On 12-08-14 12:39 PM, Steve La Rocque wrote:
Hi guys.

I'm at a nonprofit educational outfit here in Ottawa and for a few years
my organization (the Canadian Math Socity) has been running two CentOS
headless servers with Xen hypervisors on them.  Each of these supports
several virtual machines, which are all running CentOS as well.

Now we're looking for the next generation upgrades, both hardware and
platform and are looking for best current recommendations, with a heavy
leaning towards open source options.  Any comments or recommendations
would be very helpful!

First, we don't know if Xen (I'm talking about the freeware Xen) is
still the best approach.  Problems we've had are in terms of
migrate-ability (our servers are partly intended to back one another up
such that all the VMs could conceivably run under one metal box) and
provisioning new VMs.  There are a lot of other options I think, but we
do want something quite solid for headless servers running in a rack.
What would you do if you could re-start from scratch?

Second, we would like to use something that can blend with cloud hosting
as well (such that we could have VMs elsewhere, but managed by the same
software on our site -- we are interested in getting into selling cloud
hosting).

Have you looked at OpenStack[1]? Everything you have asked for can be done with it. Personally I like libvirt / KVM for all my VMs, mostly because it just works for almost everything we do. I do have a customer site using Xen for their VMs which is running the software I manage however I don't have any direct interactions with the VMs.

The bonus is, OpenStack is basically using the same API's as Amazon, so there are many existing tools (e2tools under Ubuntu) which allow you to provision both OpenStack and EC2 instances. This would allow you to extend your local infrastructure into Amazon or Rackspace if needed.

Third, a related but separate question: What's the right way to run say
a dozen CentOS VMs in production and yet keep all the patching up to
date?  We're always worried about updates and new versions to various
installed products that will conflict with other installed products, yet
not running the updates and patches would mean security holes that don't
get filled and new features remain on the greener side of the fence.
There's probably no magic bullet here, but what techniques do you guys
use to keep your various VMs up to date without worrying about breaking
systems?  Is extensive testing environments the only option?

We use Puppet[2] to do exactly this. Combined with OpenStack from above you get a very powerful toolset that allow you to dynamically create, provision, and destroy new environments very quickly.

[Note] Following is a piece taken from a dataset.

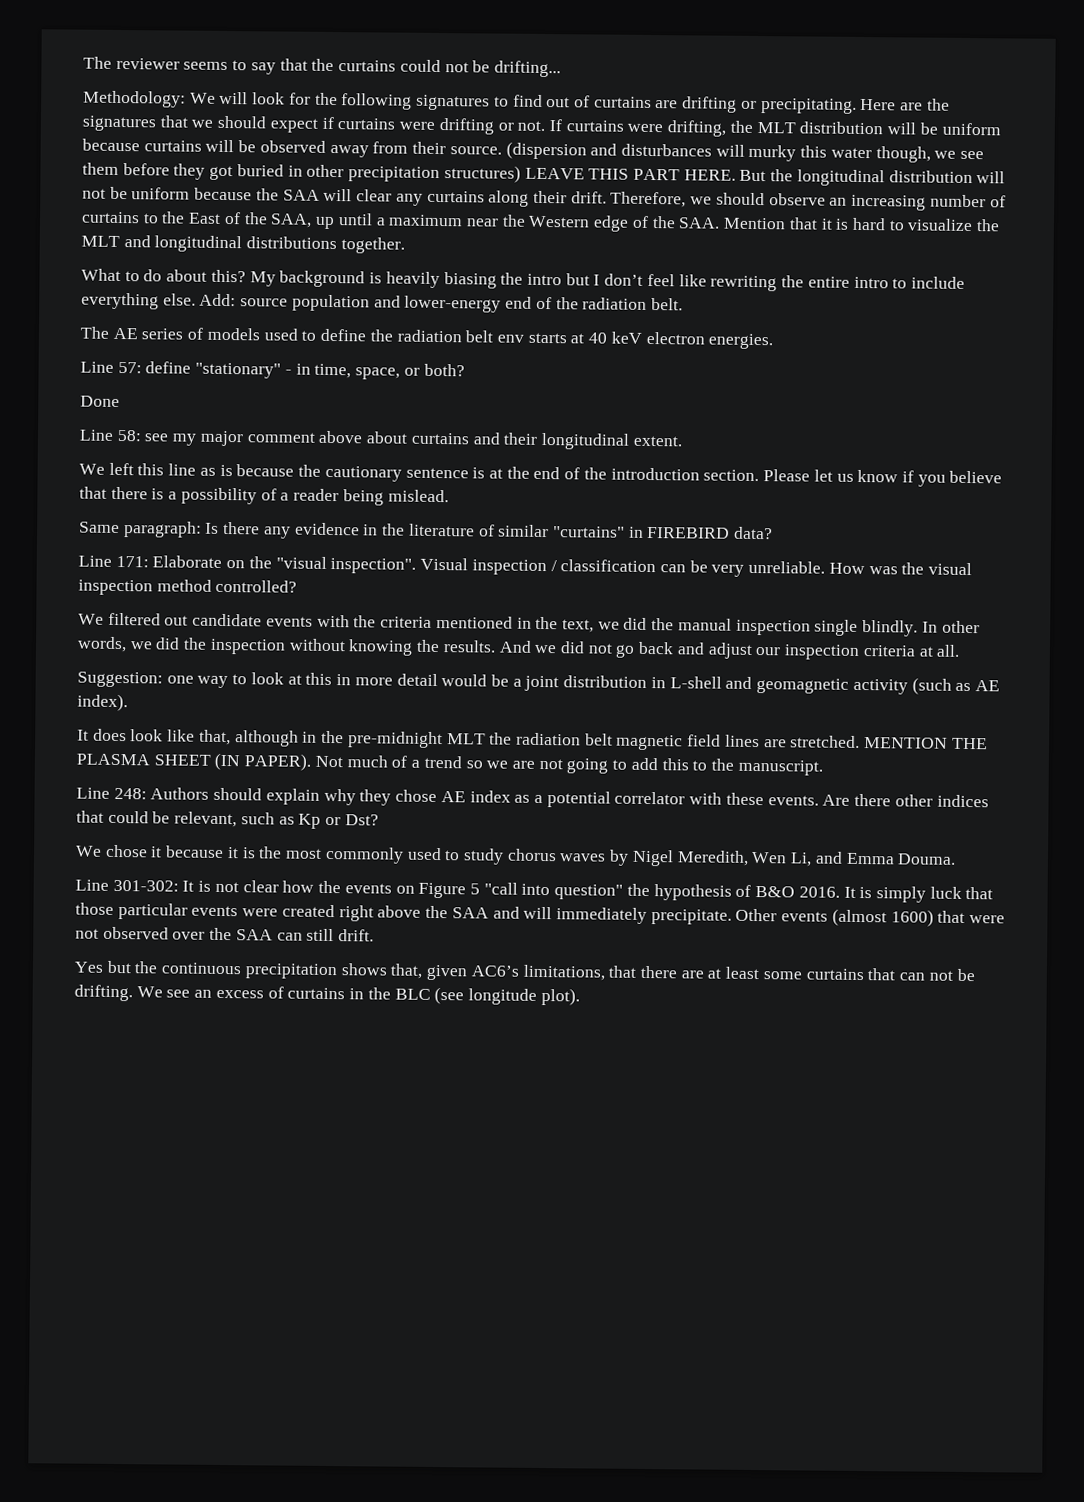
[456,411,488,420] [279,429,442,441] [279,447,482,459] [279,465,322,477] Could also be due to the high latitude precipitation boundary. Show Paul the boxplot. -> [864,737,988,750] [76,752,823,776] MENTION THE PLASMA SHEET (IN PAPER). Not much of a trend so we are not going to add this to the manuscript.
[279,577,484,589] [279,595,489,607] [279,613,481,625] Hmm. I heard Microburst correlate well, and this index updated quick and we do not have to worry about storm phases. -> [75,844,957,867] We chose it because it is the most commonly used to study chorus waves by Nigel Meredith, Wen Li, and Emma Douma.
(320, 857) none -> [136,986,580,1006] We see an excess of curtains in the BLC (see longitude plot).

For example, when I provision new Asterisk PBX's for clients, I'll first generate the work order with the customer (picking extensions, phones, voicemail, etc). Then I'll go back to my development environment and provision everything using Puppet. After a few days, I'll move the instance into testing, making sure everything works properly and fixing any bugs I run into. Lastly, when it is time to move the instance into production, I do so not in my lab but on the customers hardware. Because everything is written within puppet, deploying the customer server takes a short amount of time (OS install + 8mins for puppet to run). And BLAM, a working production installation working exactly as I expected it to.

Because of the way puppet works, I am guaranteed the same setup of the system each time I do a new install. This allow me to quickly duplicate my clients environments within my lab, apply any new software or OS updates and confirming nothing get broken. Once I am happy things are working well, I simply have puppet update my remote instances because everything was already tested and working in the lab environment.